Disappointing, yes. A drama of Shakespearian proportions? Most definitely, no.
Sheffield United’s last two results League One can hardly be described as inspiring stuff.
But, as they enter tomorrow’s Yorkshire derby with Bradford City hoping to avoid their third straight defeat in the competition, some of the hysteria provoked by last weekend’s reverse at Notts County beggars belief.
Modern football, doubtless influenced by rolling news channels, social media and radio phone-in shows, is all about knee-jerk reactions. But only by taking a more considered look at performances, assessing returns over a group of fixtures rather than a couple of games, is it possible to paint a more accurate picture of what is actually going on.
United have been on an upward trajectory since Nigel Clough’s appointment three months ago. Which is just as well given their wretched start to the season.

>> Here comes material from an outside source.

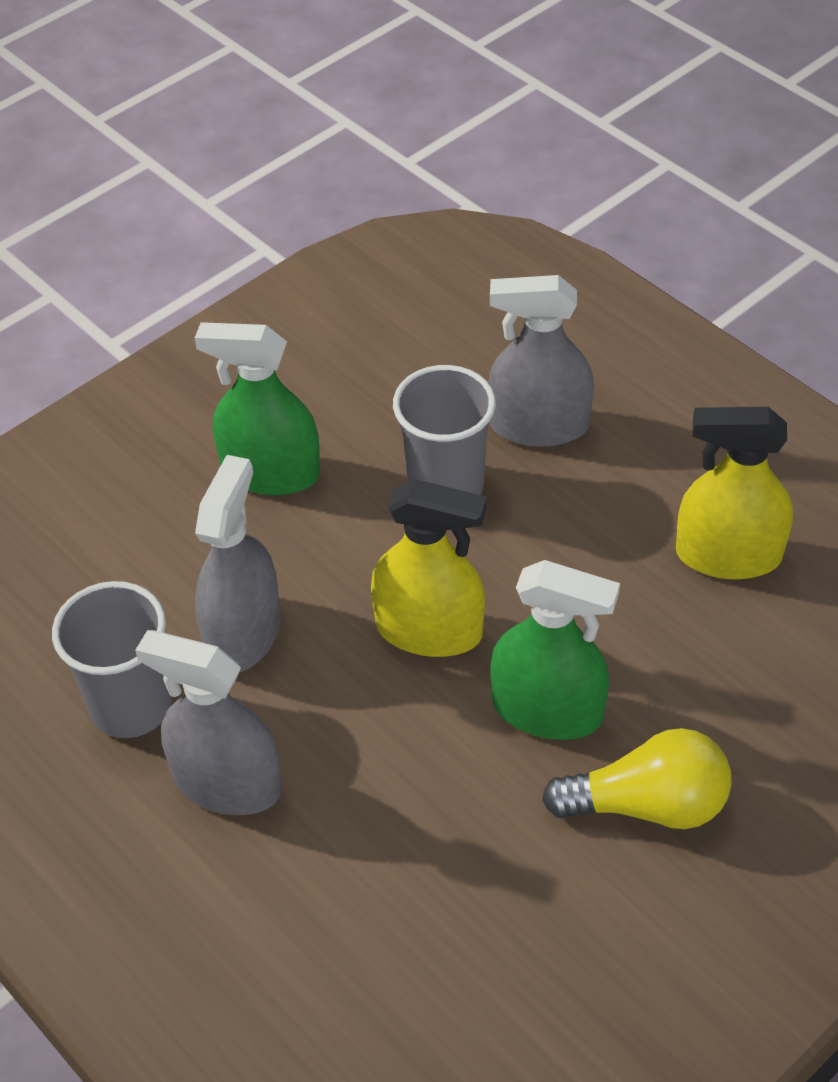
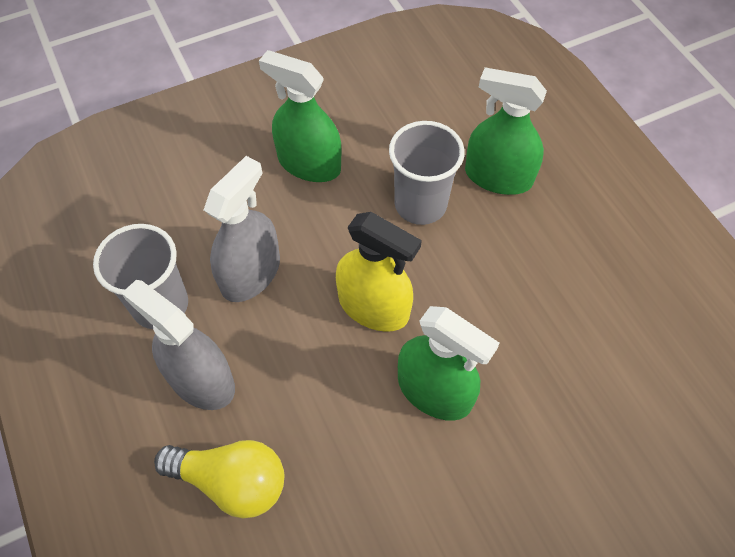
camera: 15 degrees right, 10 degrees up
grey spray bottle [488,275,594,447] -> green spray bottle [465,67,547,195]
yellow light bulb [542,728,732,829] -> yellow light bulb moved to [154,440,284,518]
yellow spray bottle [676,407,793,579] -> none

Inevitably, though, room for improvement still remains.
The visit of Phil Parkinson’s side marks Clough’s 16th match at the helm and, over the course of that period, United average 1.33 points per game. A near two fold increase on the figure returned between August and October.

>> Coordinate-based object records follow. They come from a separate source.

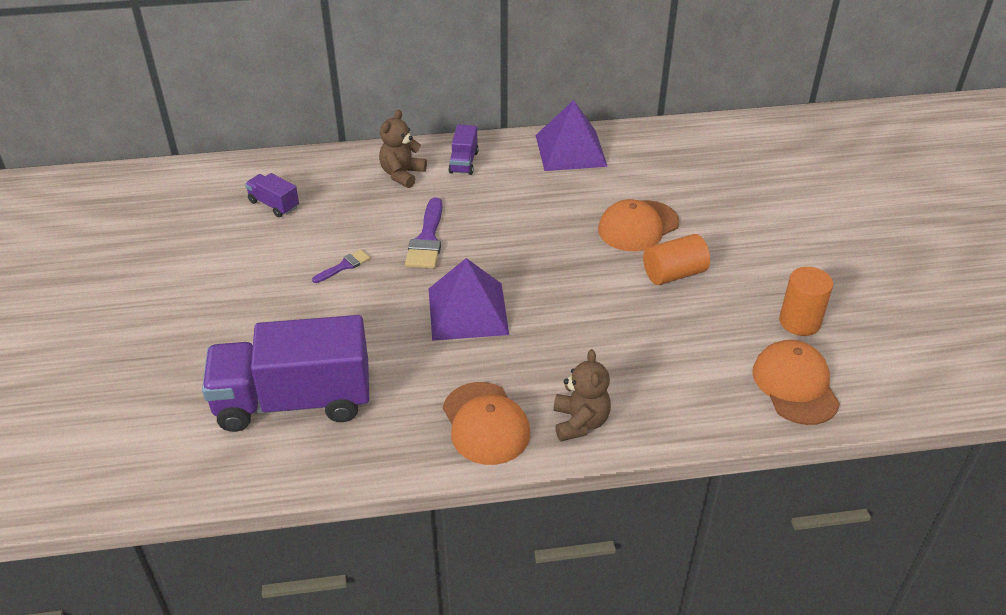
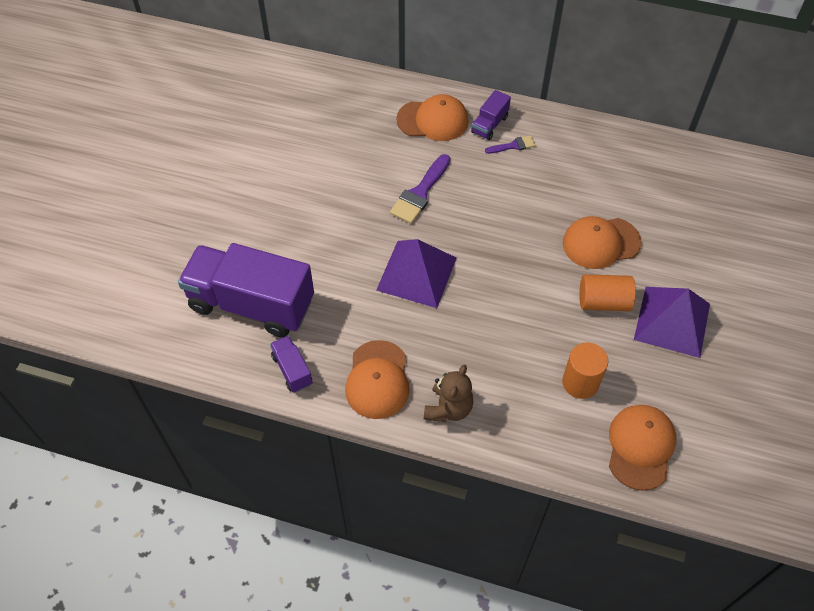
camera: 25 degrees right, 15 degrees up
purple truck [245,173,299,217] -> purple truck moved to [270,336,313,393]
purple brush [312,249,370,283] -> purple brush moved to [485,135,536,154]
brown teddy bear [379,110,427,188] -> orange cap [396,94,469,141]
purple pyramid [536,100,608,171] -> purple pyramid moved to [634,287,710,358]
orange cylinder [779,267,833,336] -> orange cylinder moved to [562,343,608,399]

They are 13th in the form table, compared to 21st when he arrived and two places higher in the division itself. All fairly encouraging, no matter what the prophets of doom say.
Where United must still shape-up, however, is away from home where they have scored fewer goals than any of their rivals and are without a comfortable victory (a winning margin of more than one) since March.
No wonder that, in 17 away days, United can claim only six clean sheets with one of those coming in the JP Trophy and another in the FA Cup.
Clough and his staff can take credit for orchestrating four, so their first team squad are clearly becoming more difficult to beat, but will not want reminding that November’s triumph over Bristol City at Ashton Gate still represents its only league success beyond Bramall Lane this term.
United, for various different reasons, were heading for the drop before there was a change at the helm. Big on reputation but low on results. They should not be a club battling against relegation but that, unfortunately, is exactly what they are which means some difficult to swallow scorelines are guaranteed.